[Saved data entries]
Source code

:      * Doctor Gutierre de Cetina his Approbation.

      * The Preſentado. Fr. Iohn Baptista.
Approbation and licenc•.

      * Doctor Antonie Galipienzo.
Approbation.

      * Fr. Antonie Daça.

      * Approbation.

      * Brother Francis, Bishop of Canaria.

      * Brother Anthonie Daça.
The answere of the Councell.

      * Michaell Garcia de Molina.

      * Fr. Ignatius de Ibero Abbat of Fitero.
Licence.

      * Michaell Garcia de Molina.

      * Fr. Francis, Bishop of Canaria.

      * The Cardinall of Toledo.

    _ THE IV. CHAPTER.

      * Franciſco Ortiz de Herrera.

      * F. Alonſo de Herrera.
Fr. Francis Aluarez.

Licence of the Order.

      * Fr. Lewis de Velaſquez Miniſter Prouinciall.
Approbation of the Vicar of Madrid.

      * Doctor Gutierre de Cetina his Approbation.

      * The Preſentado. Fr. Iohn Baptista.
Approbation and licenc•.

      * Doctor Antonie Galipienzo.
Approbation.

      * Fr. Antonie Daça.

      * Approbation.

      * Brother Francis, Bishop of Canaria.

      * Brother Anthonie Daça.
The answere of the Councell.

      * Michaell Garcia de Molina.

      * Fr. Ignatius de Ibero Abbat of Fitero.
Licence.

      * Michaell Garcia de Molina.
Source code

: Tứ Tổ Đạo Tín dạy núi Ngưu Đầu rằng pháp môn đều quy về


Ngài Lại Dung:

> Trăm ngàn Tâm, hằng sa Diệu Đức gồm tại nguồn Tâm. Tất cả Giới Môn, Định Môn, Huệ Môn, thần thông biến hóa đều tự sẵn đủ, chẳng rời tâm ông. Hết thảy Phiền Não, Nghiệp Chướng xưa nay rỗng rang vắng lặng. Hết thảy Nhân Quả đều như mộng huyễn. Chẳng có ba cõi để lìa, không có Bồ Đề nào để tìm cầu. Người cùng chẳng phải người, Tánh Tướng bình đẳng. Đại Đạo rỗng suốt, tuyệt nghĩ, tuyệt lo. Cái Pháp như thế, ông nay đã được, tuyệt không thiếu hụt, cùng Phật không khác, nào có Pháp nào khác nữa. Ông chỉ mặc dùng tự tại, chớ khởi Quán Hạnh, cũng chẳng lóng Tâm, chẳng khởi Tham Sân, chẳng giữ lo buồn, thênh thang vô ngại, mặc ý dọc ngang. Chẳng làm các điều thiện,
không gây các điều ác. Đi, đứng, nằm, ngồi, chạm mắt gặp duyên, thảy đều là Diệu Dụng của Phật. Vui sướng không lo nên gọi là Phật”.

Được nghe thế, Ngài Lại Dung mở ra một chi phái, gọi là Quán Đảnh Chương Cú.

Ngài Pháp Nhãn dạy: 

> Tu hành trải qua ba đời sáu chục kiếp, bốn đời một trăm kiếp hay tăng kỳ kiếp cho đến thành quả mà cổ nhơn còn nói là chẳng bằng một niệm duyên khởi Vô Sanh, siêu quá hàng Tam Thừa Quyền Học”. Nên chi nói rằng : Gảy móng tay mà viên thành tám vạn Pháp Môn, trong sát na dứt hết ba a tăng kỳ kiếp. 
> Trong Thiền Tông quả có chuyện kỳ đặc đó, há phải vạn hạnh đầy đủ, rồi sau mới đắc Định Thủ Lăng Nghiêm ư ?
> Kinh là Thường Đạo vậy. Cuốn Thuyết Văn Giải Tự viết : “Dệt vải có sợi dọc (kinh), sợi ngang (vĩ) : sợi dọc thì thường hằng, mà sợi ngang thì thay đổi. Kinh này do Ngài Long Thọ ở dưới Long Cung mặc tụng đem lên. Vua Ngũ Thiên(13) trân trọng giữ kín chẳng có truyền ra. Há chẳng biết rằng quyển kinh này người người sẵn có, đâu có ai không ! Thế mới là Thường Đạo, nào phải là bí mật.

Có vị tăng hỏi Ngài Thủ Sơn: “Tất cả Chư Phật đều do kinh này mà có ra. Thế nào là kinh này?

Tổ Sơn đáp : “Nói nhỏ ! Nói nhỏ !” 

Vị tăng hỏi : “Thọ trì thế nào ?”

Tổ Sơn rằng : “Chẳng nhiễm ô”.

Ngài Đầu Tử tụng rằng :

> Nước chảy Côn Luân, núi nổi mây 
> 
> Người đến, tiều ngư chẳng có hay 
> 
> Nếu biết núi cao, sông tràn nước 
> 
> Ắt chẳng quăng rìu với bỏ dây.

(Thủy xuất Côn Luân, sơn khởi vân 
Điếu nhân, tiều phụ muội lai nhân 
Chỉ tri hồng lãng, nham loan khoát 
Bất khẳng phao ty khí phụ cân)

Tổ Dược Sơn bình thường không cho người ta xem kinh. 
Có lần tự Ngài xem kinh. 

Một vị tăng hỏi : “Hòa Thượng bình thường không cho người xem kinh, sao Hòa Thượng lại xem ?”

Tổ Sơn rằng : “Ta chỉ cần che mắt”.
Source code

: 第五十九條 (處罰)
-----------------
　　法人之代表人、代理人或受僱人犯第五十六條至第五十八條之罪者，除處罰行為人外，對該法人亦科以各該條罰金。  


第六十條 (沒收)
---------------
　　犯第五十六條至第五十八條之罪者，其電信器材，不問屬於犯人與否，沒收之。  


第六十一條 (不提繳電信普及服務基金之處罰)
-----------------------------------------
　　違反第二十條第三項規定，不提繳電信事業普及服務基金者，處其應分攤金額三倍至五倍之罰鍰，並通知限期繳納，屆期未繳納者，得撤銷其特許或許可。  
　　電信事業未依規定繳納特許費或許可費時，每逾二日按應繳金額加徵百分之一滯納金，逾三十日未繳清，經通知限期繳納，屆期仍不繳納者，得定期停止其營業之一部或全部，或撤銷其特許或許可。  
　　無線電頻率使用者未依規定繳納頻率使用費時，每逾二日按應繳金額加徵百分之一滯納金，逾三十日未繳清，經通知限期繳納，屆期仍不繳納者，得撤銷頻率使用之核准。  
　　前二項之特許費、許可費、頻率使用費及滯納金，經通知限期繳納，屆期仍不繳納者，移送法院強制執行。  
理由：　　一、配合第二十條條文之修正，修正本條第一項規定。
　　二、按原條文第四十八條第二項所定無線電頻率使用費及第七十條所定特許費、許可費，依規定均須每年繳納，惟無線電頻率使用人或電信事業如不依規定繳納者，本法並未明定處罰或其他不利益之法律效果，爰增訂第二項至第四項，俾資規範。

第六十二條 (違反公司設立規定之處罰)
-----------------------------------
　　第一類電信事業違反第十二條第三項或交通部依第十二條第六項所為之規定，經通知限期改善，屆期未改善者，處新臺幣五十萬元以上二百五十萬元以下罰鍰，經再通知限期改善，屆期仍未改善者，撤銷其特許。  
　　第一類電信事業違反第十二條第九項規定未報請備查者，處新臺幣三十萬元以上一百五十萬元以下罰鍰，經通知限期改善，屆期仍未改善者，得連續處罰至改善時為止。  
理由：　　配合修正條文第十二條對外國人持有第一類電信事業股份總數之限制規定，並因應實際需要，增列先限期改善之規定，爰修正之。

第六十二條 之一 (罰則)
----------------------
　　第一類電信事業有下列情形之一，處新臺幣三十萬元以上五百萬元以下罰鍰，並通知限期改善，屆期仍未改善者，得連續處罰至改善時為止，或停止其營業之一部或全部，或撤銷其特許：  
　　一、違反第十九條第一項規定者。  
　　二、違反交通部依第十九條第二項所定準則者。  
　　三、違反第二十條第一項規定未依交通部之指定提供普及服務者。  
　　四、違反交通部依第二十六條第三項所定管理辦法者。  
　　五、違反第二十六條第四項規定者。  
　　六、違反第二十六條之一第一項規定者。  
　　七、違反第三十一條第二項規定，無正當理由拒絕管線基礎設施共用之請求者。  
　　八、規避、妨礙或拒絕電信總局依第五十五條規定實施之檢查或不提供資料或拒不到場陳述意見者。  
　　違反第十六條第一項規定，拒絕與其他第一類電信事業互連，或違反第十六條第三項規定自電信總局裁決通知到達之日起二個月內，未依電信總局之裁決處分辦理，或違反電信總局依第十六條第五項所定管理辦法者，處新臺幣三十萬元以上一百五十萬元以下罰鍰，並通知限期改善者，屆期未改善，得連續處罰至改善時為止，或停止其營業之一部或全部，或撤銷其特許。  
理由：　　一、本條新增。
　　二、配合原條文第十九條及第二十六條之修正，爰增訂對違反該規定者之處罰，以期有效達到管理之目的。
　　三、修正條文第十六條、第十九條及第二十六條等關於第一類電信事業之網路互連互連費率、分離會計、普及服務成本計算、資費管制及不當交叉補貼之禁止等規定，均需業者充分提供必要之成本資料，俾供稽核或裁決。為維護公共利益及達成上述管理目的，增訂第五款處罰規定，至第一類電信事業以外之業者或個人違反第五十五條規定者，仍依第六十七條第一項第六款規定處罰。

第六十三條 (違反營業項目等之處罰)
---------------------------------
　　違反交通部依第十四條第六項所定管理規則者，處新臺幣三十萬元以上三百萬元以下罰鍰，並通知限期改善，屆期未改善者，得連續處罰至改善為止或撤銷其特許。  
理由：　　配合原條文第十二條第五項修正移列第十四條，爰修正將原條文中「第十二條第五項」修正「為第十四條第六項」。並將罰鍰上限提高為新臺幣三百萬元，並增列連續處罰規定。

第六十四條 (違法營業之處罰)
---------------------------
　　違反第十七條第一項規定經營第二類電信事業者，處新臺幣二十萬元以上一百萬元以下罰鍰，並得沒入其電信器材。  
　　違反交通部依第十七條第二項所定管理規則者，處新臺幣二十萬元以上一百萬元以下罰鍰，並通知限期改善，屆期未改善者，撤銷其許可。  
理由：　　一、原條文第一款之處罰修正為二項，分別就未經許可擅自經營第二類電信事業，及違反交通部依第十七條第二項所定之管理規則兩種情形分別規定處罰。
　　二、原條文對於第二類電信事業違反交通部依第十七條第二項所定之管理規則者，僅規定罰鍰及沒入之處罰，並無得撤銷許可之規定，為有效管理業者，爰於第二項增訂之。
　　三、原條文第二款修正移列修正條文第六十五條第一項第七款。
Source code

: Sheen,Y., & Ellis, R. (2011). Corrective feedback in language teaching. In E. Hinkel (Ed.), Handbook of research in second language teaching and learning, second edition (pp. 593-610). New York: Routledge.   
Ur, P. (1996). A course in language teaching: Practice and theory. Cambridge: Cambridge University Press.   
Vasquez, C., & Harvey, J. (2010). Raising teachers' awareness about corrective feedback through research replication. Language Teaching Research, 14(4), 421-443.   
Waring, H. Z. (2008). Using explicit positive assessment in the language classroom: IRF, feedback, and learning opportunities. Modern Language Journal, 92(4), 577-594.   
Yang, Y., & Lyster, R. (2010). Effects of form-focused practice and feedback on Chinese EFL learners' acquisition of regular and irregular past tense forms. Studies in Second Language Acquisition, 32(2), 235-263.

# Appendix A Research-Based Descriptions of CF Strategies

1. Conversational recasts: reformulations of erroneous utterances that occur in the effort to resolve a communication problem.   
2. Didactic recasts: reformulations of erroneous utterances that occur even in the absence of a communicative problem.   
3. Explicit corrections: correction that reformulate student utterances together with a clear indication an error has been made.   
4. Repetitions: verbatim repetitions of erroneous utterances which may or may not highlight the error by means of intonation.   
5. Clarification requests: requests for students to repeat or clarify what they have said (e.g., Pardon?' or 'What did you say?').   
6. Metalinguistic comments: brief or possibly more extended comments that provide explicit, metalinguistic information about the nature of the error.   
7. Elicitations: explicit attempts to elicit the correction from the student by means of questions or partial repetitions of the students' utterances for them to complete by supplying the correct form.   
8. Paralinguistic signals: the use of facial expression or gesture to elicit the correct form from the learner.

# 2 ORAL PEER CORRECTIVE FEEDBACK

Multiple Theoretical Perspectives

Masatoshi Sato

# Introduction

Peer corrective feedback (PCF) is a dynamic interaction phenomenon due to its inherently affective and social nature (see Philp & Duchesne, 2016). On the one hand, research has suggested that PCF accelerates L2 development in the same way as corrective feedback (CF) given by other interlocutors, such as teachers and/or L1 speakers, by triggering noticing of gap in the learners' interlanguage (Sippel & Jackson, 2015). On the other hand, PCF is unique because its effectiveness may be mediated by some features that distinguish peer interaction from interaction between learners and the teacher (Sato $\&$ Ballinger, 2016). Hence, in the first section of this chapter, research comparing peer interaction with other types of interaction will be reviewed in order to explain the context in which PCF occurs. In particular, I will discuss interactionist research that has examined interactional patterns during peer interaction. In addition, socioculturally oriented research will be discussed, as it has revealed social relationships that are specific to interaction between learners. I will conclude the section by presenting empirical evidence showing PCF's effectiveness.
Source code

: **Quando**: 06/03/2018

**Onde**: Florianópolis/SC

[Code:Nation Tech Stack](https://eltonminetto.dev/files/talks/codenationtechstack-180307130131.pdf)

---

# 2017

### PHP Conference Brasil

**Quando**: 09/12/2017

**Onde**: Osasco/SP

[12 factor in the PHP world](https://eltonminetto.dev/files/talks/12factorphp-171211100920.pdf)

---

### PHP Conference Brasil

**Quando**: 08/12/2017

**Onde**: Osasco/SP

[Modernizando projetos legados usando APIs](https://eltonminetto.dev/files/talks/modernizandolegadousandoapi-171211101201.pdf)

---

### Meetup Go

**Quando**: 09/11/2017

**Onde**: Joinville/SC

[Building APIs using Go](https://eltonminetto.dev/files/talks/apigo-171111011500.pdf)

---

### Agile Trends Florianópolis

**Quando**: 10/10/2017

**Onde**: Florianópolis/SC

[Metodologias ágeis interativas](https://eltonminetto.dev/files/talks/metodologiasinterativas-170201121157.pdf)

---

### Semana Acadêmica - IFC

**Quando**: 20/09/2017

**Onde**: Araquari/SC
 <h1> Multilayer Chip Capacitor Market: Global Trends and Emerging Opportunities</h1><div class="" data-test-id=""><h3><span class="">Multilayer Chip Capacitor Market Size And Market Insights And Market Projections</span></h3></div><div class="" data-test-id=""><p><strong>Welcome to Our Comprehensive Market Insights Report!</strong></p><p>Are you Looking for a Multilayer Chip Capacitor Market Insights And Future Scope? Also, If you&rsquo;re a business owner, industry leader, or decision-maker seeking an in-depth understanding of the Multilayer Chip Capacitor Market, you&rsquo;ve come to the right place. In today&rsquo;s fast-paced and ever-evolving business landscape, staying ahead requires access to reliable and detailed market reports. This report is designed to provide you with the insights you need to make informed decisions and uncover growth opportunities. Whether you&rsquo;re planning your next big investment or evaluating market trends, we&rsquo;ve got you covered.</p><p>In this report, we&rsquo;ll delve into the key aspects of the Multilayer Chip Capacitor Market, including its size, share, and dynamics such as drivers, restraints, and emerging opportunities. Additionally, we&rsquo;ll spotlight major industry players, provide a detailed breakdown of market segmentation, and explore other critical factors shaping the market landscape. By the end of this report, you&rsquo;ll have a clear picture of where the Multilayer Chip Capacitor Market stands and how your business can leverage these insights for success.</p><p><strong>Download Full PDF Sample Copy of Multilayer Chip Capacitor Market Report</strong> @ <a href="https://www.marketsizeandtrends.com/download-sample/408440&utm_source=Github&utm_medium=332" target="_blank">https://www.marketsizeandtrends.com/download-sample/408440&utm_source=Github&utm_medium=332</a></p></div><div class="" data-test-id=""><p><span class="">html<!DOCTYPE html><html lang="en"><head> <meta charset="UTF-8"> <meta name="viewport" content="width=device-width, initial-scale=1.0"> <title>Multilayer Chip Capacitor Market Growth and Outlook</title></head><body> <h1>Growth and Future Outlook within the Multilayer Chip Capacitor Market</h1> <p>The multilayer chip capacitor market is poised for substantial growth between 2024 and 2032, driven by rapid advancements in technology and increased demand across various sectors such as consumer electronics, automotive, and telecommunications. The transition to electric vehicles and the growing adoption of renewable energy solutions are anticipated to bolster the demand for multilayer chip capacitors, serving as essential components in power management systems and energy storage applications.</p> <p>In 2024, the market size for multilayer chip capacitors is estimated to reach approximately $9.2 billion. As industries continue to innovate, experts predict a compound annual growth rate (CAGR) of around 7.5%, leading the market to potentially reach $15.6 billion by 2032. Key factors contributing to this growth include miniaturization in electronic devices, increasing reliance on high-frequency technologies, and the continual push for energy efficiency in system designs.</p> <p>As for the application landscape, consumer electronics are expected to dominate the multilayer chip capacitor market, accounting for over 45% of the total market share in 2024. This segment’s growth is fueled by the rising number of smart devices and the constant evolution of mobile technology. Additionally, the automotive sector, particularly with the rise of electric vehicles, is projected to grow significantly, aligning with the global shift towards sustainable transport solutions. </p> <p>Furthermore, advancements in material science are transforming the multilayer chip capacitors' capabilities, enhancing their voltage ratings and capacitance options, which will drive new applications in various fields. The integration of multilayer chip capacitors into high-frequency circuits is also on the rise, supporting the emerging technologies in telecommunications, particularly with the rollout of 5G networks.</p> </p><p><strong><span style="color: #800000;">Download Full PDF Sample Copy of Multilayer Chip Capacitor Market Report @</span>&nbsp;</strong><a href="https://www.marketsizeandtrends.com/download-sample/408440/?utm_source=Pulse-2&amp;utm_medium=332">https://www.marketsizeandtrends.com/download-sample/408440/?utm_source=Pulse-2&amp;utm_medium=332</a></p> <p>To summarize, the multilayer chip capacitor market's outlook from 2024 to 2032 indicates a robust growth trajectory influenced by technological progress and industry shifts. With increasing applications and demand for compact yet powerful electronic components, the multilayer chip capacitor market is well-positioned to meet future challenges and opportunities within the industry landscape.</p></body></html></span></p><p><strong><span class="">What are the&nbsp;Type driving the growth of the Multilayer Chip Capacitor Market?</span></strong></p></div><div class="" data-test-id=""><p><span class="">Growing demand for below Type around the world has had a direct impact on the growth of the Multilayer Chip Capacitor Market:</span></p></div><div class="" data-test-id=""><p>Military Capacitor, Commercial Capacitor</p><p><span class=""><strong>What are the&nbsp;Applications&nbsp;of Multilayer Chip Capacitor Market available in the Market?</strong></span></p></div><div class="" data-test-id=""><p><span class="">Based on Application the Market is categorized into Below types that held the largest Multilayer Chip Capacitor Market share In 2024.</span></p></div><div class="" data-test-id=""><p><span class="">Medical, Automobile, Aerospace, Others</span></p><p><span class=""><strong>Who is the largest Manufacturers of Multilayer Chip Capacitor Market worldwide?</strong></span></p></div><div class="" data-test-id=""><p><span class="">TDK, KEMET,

HOW TO COMPLETE THIS TASK: Going back to the entries above, set down exactly the lines that begin at the one with "二、原條文對於第二類電信事業" and end at the one with "Ur, P. (1996).", both included, and nothing else.

RESPONSE BELOW:
　　二、原條文對於第二類電信事業違反交通部依第十七條第二項所定之管理規則者，僅規定罰鍰及沒入之處罰，並無得撤銷許可之規定，為有效管理業者，爰於第二項增訂之。
　　三、原條文第二款修正移列修正條文第六十五條第一項第七款。
Source code

: Sheen,Y., & Ellis, R. (2011). Corrective feedback in language teaching. In E. Hinkel (Ed.), Handbook of research in second language teaching and learning, second edition (pp. 593-610). New York: Routledge.   
Ur, P. (1996). A course in language teaching: Practice and theory. Cambridge: Cambridge University Press.   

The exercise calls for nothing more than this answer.